Set problem: Render every line of the entries below as one numbered list, leaving out any blank lines.

Source data:

■ ■ ■ ■

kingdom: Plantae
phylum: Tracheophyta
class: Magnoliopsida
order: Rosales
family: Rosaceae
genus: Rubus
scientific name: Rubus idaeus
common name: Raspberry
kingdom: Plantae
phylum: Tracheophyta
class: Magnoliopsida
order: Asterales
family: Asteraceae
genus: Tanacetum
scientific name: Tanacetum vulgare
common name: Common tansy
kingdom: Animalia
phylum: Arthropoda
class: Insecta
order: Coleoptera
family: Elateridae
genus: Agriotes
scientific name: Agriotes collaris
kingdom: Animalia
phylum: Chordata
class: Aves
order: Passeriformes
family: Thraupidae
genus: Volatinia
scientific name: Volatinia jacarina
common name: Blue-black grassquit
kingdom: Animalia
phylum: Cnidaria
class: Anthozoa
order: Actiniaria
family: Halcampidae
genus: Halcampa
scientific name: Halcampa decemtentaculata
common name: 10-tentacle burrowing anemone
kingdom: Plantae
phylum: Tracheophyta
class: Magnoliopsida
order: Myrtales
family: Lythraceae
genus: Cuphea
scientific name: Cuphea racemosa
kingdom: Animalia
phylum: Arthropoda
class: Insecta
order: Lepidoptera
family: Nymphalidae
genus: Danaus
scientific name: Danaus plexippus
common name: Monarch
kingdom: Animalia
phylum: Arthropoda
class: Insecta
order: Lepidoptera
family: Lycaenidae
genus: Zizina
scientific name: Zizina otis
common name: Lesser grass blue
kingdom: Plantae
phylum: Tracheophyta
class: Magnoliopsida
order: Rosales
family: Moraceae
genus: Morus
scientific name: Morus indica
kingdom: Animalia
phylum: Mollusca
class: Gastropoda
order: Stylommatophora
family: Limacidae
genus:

■ ■ ■ ■

Correct answer:
1. kingdom: Plantae
2. phylum: Tracheophyta
3. class: Magnoliopsida
4. order: Rosales
5. family: Rosaceae
6. genus: Rubus
7. scientific name: Rubus idaeus
8. common name: Raspberry
9. kingdom: Plantae
10. phylum: Tracheophyta
11. class: Magnoliopsida
12. order: Asterales
13. family: Asteraceae
14. genus: Tanacetum
15. scientific name: Tanacetum vulgare
16. common name: Common tansy
17. kingdom: Animalia
18. phylum: Arthropoda
19. class: Insecta
20. order: Coleoptera
21. family: Elateridae
22. genus: Agriotes
23. scientific name: Agriotes collaris
24. kingdom: Animalia
25. phylum: Chordata
26. class: Aves
27. order: Passeriformes
28. family: Thraupidae
29. genus: Volatinia
30. scientific name: Volatinia jacarina
31. common name: Blue-black grassquit
32. kingdom: Animalia
33. phylum: Cnidaria
34. class: Anthozoa
35. order: Actiniaria
36. family: Halcampidae
37. genus: Halcampa
38. scientific name: Halcampa decemtentaculata
39. common name: 10-tentacle burrowing anemone
40. kingdom: Plantae
41. phylum: Tracheophyta
42. class: Magnoliopsida
43. order: Myrtales
44. family: Lythraceae
45. genus: Cuphea
46. scientific name: Cuphea racemosa
47. kingdom: Animalia
48. phylum: Arthropoda
49. class: Insecta
50. order: Lepidoptera
51. family: Nymphalidae
52. genus: Danaus
53. scientific name: Danaus plexippus
54. common name: Monarch
55. kingdom: Animalia
56. phylum: Arthropoda
57. class: Insecta
58. order: Lepidoptera
59. family: Lycaenidae
60. genus: Zizina
61. scientific name: Zizina otis
62. common name: Lesser grass blue
63. kingdom: Plantae
64. phylum: Tracheophyta
65. class: Magnoliopsida
66. order: Rosales
67. family: Moraceae
68. genus: Morus
69. scientific name: Morus indica
70. kingdom: Animalia
71. phylum: Mollusca
72. class: Gastropoda
73. order: Stylommatophora
74. family: Limacidae
75. genus:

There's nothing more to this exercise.